● YOUR TASK
Each entry in the material below should be reproduced exactly.

● DATA EXCERPTS

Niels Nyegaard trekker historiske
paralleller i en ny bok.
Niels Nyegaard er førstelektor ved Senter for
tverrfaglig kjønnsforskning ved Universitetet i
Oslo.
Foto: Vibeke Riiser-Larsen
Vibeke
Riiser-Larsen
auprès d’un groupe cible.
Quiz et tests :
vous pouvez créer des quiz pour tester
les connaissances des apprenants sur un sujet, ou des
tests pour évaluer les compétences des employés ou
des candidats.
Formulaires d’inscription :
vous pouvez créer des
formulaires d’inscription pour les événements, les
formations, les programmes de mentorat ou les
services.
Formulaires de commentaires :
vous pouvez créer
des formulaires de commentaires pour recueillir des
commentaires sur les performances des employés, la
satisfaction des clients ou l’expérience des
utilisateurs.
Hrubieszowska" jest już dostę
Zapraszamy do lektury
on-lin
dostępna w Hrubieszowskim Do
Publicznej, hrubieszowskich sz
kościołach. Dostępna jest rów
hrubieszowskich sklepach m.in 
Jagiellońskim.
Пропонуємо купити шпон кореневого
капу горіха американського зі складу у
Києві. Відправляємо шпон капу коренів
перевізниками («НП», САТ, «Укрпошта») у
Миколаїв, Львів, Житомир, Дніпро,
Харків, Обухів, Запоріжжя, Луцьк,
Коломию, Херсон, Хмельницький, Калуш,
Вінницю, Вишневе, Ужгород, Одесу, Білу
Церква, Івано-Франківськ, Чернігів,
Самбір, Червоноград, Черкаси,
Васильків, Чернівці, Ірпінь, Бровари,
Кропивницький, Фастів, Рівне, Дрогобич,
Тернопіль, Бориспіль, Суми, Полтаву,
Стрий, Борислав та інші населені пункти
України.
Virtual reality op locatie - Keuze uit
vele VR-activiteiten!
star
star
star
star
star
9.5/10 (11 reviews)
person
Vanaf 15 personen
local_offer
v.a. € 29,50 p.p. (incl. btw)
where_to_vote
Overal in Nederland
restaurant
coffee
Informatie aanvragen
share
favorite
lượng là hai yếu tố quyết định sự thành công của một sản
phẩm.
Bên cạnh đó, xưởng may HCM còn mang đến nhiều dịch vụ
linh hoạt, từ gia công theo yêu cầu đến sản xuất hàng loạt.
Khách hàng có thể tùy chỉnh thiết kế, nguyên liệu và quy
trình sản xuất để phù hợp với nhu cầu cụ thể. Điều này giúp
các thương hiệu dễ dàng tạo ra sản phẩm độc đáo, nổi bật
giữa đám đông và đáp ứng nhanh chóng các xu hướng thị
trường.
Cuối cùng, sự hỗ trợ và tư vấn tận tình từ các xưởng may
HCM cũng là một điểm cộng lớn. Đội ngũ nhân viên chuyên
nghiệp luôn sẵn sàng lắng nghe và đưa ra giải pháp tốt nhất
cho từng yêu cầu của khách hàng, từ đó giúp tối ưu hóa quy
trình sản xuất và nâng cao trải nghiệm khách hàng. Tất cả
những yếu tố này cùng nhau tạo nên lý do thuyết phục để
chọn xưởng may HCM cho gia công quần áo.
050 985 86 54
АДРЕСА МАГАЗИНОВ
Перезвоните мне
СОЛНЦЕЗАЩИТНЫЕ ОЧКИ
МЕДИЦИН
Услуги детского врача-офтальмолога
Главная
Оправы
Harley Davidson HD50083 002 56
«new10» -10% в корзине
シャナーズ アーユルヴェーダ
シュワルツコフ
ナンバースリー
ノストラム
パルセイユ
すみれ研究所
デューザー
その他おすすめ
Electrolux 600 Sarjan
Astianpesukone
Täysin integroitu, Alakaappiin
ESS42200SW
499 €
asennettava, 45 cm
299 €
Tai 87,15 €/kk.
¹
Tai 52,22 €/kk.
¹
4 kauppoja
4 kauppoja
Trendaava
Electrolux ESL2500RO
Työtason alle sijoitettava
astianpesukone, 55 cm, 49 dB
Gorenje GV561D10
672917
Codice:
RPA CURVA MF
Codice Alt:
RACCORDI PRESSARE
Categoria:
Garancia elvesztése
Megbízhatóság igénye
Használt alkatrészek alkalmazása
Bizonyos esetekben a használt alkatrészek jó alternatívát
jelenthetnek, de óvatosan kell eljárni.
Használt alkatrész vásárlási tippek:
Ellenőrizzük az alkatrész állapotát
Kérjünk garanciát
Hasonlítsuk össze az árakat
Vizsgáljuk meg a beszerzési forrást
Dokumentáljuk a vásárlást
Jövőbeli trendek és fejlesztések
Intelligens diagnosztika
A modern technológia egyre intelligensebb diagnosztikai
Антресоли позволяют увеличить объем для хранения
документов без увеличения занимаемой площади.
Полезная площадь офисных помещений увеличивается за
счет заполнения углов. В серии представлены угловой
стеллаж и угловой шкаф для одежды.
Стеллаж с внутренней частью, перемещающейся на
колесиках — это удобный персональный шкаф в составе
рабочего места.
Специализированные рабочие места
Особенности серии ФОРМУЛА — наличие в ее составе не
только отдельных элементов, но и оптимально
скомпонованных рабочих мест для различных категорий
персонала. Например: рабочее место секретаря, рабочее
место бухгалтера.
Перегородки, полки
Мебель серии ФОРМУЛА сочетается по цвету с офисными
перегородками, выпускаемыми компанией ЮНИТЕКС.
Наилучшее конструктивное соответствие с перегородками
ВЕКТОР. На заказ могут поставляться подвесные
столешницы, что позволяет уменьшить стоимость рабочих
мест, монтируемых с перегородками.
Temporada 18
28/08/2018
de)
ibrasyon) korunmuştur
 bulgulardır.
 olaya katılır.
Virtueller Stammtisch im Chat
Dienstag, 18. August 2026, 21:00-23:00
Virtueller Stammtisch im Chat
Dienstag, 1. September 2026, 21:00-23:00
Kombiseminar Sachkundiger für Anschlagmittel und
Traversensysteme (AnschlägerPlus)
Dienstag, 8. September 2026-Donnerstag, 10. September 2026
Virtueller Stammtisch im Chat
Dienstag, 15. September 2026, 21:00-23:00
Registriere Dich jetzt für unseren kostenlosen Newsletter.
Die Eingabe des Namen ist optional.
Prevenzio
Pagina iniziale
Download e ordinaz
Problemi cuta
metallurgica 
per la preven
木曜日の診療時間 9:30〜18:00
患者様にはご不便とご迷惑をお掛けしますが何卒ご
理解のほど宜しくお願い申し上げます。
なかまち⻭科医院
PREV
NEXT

● EXPECTED ANSWER
Niels Nyegaard trekker historiske
paralleller i en ny bok.
Niels Nyegaard er førstelektor ved Senter for
tverrfaglig kjønnsforskning ved Universitetet i
Oslo.
Foto: Vibeke Riiser-Larsen
Vibeke
Riiser-Larsen
auprès d’un groupe cible.
Quiz et tests :
vous pouvez créer des quiz pour tester
les connaissances des apprenants sur un sujet, ou des
tests pour évaluer les compétences des employés ou
des candidats.
Formulaires d’inscription :
vous pouvez créer des
formulaires d’inscription pour les événements, les
formations, les programmes de mentorat ou les
services.
Formulaires de commentaires :
vous pouvez créer
des formulaires de commentaires pour recueillir des
commentaires sur les performances des employés, la
satisfaction des clients ou l’expérience des
utilisateurs.
Hrubieszowska" jest już dostę
Zapraszamy do lektury
on-lin
dostępna w Hrubieszowskim Do
Publicznej, hrubieszowskich sz
kościołach. Dostępna jest rów
hrubieszowskich sklepach m.in 
Jagiellońskim.
Пропонуємо купити шпон кореневого
капу горіха американського зі складу у
Києві. Відправляємо шпон капу коренів
перевізниками («НП», САТ, «Укрпошта») у
Миколаїв, Львів, Житомир, Дніпро,
Харків, Обухів, Запоріжжя, Луцьк,
Коломию, Херсон, Хмельницький, Калуш,
Вінницю, Вишневе, Ужгород, Одесу, Білу
Церква, Івано-Франківськ, Чернігів,
Самбір, Червоноград, Черкаси,
Васильків, Чернівці, Ірпінь, Бровари,
Кропивницький, Фастів, Рівне, Дрогобич,
Тернопіль, Бориспіль, Суми, Полтаву,
Стрий, Борислав та інші населені пункти
України.
Virtual reality op locatie - Keuze uit
vele VR-activiteiten!
star
star
star
star
star
9.5/10 (11 reviews)
person
Vanaf 15 personen
local_offer
v.a. € 29,50 p.p. (incl. btw)
where_to_vote
Overal in Nederland
restaurant
coffee
Informatie aanvragen
share
favorite
lượng là hai yếu tố quyết định sự thành công của một sản
phẩm.
Bên cạnh đó, xưởng may HCM còn mang đến nhiều dịch vụ
linh hoạt, từ gia công theo yêu cầu đến sản xuất hàng loạt.
Khách hàng có thể tùy chỉnh thiết kế, nguyên liệu và quy
trình sản xuất để phù hợp với nhu cầu cụ thể. Điều này giúp
các thương hiệu dễ dàng tạo ra sản phẩm độc đáo, nổi bật
giữa đám đông và đáp ứng nhanh chóng các xu hướng thị
trường.
Cuối cùng, sự hỗ trợ và tư vấn tận tình từ các xưởng may
HCM cũng là một điểm cộng lớn. Đội ngũ nhân viên chuyên
nghiệp luôn sẵn sàng lắng nghe và đưa ra giải pháp tốt nhất
cho từng yêu cầu của khách hàng, từ đó giúp tối ưu hóa quy
trình sản xuất và nâng cao trải nghiệm khách hàng. Tất cả
những yếu tố này cùng nhau tạo nên lý do thuyết phục để
chọn xưởng may HCM cho gia công quần áo.
050 985 86 54
АДРЕСА МАГАЗИНОВ
Перезвоните мне
СОЛНЦЕЗАЩИТНЫЕ ОЧКИ
МЕДИЦИН
Услуги детского врача-офтальмолога
Главная
Оправы
Harley Davidson HD50083 002 56
«new10» -10% в корзине
シャナーズ アーユルヴェーダ
シュワルツコフ
ナンバースリー
ノストラム
パルセイユ
すみれ研究所
デューザー
その他おすすめ
Electrolux 600 Sarjan
Astianpesukone
Täysin integroitu, Alakaappiin
ESS42200SW
499 €
asennettava, 45 cm
299 €
Tai 87,15 €/kk.
¹
Tai 52,22 €/kk.
¹
4 kauppoja
4 kauppoja
Trendaava
Electrolux ESL2500RO
Työtason alle sijoitettava
astianpesukone, 55 cm, 49 dB
Gorenje GV561D10
672917
Codice:
RPA CURVA MF
Codice Alt:
RACCORDI PRESSARE
Categoria:
Garancia elvesztése
Megbízhatóság igénye
Használt alkatrészek alkalmazása
Bizonyos esetekben a használt alkatrészek jó alternatívát
jelenthetnek, de óvatosan kell eljárni.
Használt alkatrész vásárlási tippek:
Ellenőrizzük az alkatrész állapotát
Kérjünk garanciát
Hasonlítsuk össze az árakat
Vizsgáljuk meg a beszerzési forrást
Dokumentáljuk a vásárlást
Jövőbeli trendek és fejlesztések
Intelligens diagnosztika
A modern technológia egyre intelligensebb diagnosztikai
Антресоли позволяют увеличить объем для хранения
документов без увеличения занимаемой площади.
Полезная площадь офисных помещений увеличивается за
счет заполнения углов. В серии представлены угловой
стеллаж и угловой шкаф для одежды.
Стеллаж с внутренней частью, перемещающейся на
колесиках — это удобный персональный шкаф в составе
рабочего места.
Специализированные рабочие места
Особенности серии ФОРМУЛА — наличие в ее составе не
только отдельных элементов, но и оптимально
скомпонованных рабочих мест для различных категорий
персонала. Например: рабочее место секретаря, рабочее
место бухгалтера.
Перегородки, полки
Мебель серии ФОРМУЛА сочетается по цвету с офисными
перегородками, выпускаемыми компанией ЮНИТЕКС.
Наилучшее конструктивное соответствие с перегородками
ВЕКТОР. На заказ могут поставляться подвесные
столешницы, что позволяет уменьшить стоимость рабочих
мест, монтируемых с перегородками.
Temporada 18
28/08/2018
de)
ibrasyon) korunmuştur
 bulgulardır.
 olaya katılır.
Virtueller Stammtisch im Chat
Dienstag, 18. August 2026, 21:00-23:00
Virtueller Stammtisch im Chat
Dienstag, 1. September 2026, 21:00-23:00
Kombiseminar Sachkundiger für Anschlagmittel und
Traversensysteme (AnschlägerPlus)
Dienstag, 8. September 2026-Donnerstag, 10. September 2026
Virtueller Stammtisch im Chat
Dienstag, 15. September 2026, 21:00-23:00
Registriere Dich jetzt für unseren kostenlosen Newsletter.
Die Eingabe des Namen ist optional.
Prevenzio
Pagina iniziale
Download e ordinaz
Problemi cuta
metallurgica 
per la preven
木曜日の診療時間 9:30〜18:00
患者様にはご不便とご迷惑をお掛けしますが何卒ご
理解のほど宜しくお願い申し上げます。
なかまち⻭科医院
PREV
NEXT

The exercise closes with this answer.